Arctic Chill begins with the image of a stabbed child, frozen to the ground by his own blood, dead outside a deserted block of flats.
This is the latest in a series of haunting stories about Icelandic police investigating not just crime, but the chill sadness at the centre of their own lives.
As detectives Erlendur, Elinborg and Sigurdur Óli investigate the death of the half-Thai, half-Icelandic boy, everyone stymies them.
What kind of people are the family, Erlendur asks the interpreter, and she replies: "Very ordinary people. People like you and me. Poor people."
And immigrants.
And in Iceland, where people speak plainly and keep a distance from their neighbours, there's a certain distaste for incomers.
The police are halted at every turn, but gradually their work turns up leads: the seedy man with a computer loaded with pornography; the teacher who thinks "they shouldn't let those people into the country"; the feral middle-class children.
Written in a plain, down-to-earth yet lyrical style, Arctic Chill is a cool examination of our value for children - as well as a gripping, harrowing story.
Publisher's site
Second Chances by Martina Reilly
Sphere €17.39
REVENGE is sweet. Though less so when you're getting your revenge on the wrong person.
In Second Chances, Lizzie Walsh has fled Wexford for Dublin, where she won't be reminded of the murder of her sister, Megan.
Lizzie has made a life she loves. She has a great job raising funds for a charity, a gorgeous wannabe actor boyfriend, and she volunteers for a helpline.
But one day she sees Megan's murderer, Joe Jones, now free as air, strolling along Grafton Street without a care in the world.
Lizzie turns into a stalker.
Joe Jones is universally acknowledged as a nice guy, kind to his elderly neighbours and the oul' fellas at the pigeon racing club where he hangs out. What a sickener.
Meanwhile, back at the ranch, Lizzie's mother has discovered Megan's diary - and, as astute readers will have guessed, Joe's not the bad guy.
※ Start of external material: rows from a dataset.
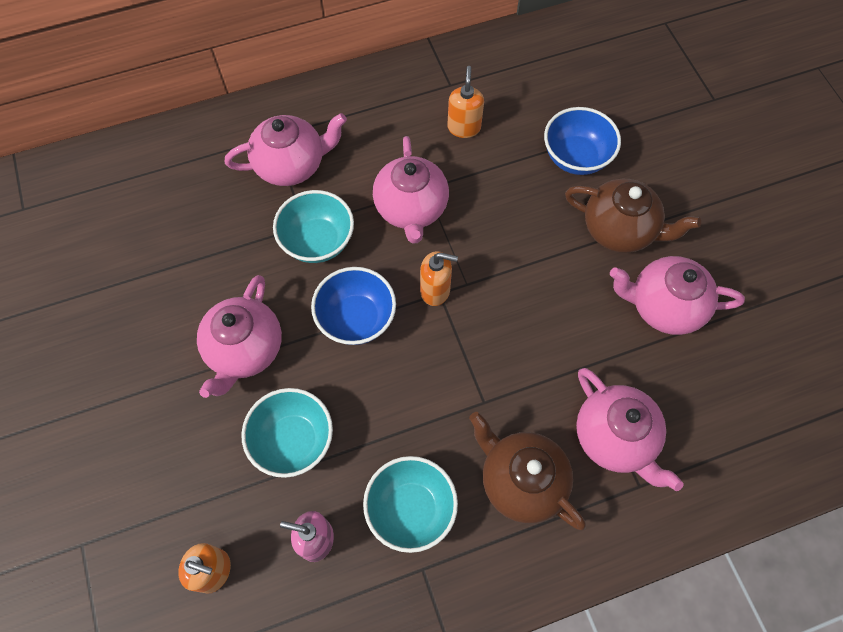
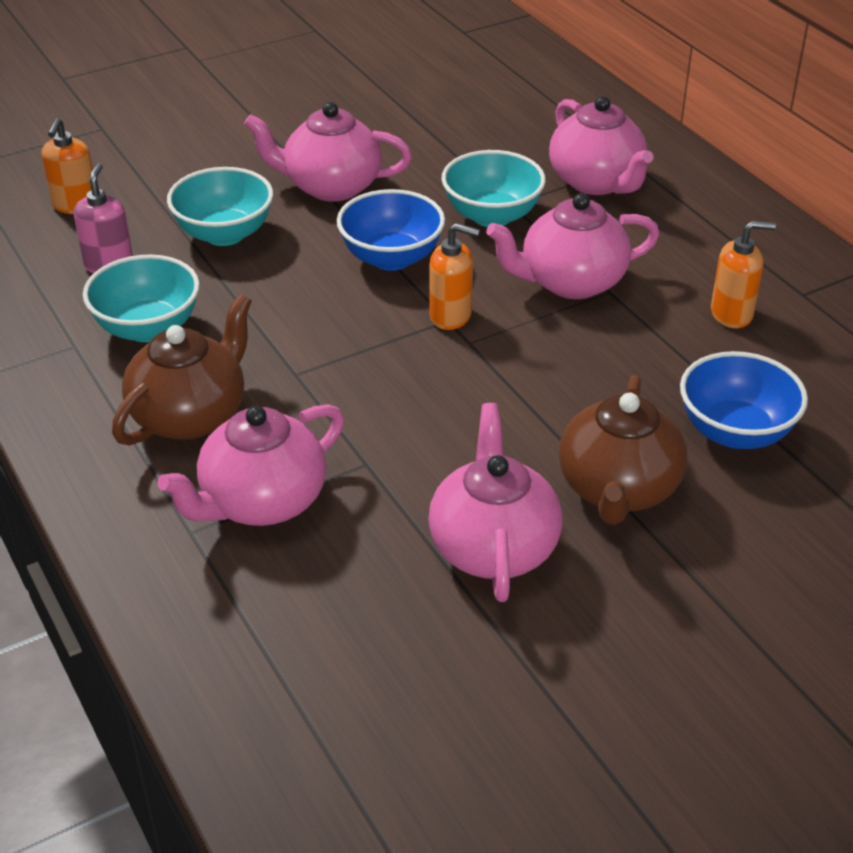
camera: 80 degrees right, 25 degrees down
(435, 290) = (451, 316): orange soap dispenser -> orange soap dispenser turned 75 degrees counterclockwise

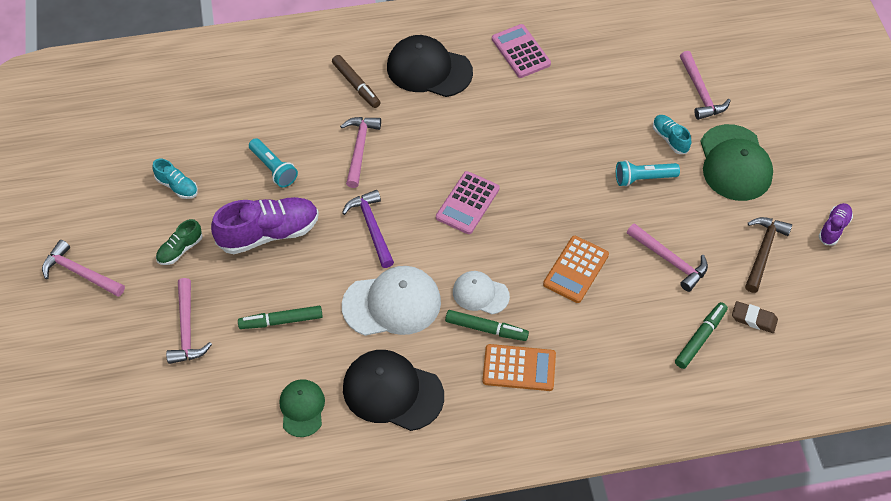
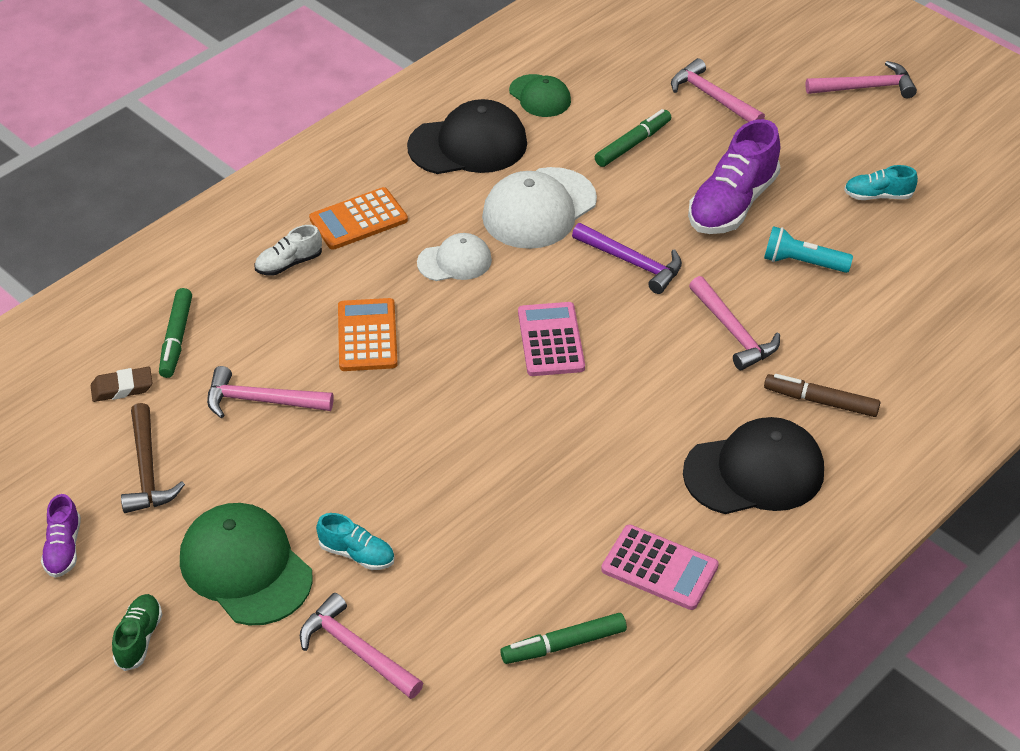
camera: 145 degrees right, 10 degrees down
(180, 249) = (800, 148): green shoe -> green shoe (139, 638)
(486, 329) = (421, 235): green marker -> green marker (563, 645)
(591, 357) = (289, 263): none -> white shoe
(643, 178) = (358, 480): turquoise flashlight -> none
The story is told in parallel, Megan's diary gradually revealing the truth of her death as Lizzie tangles herself fatally in Joe's life, determined to repay the harm done to her family.
Poor gormless Joe is unwittingly spreading his sweetness on the desert air as he loves his neighbour and does good to those who hate him.
Second Chances is cosy, not plotty, a reassuring winter read for lovers of sedate chicklit.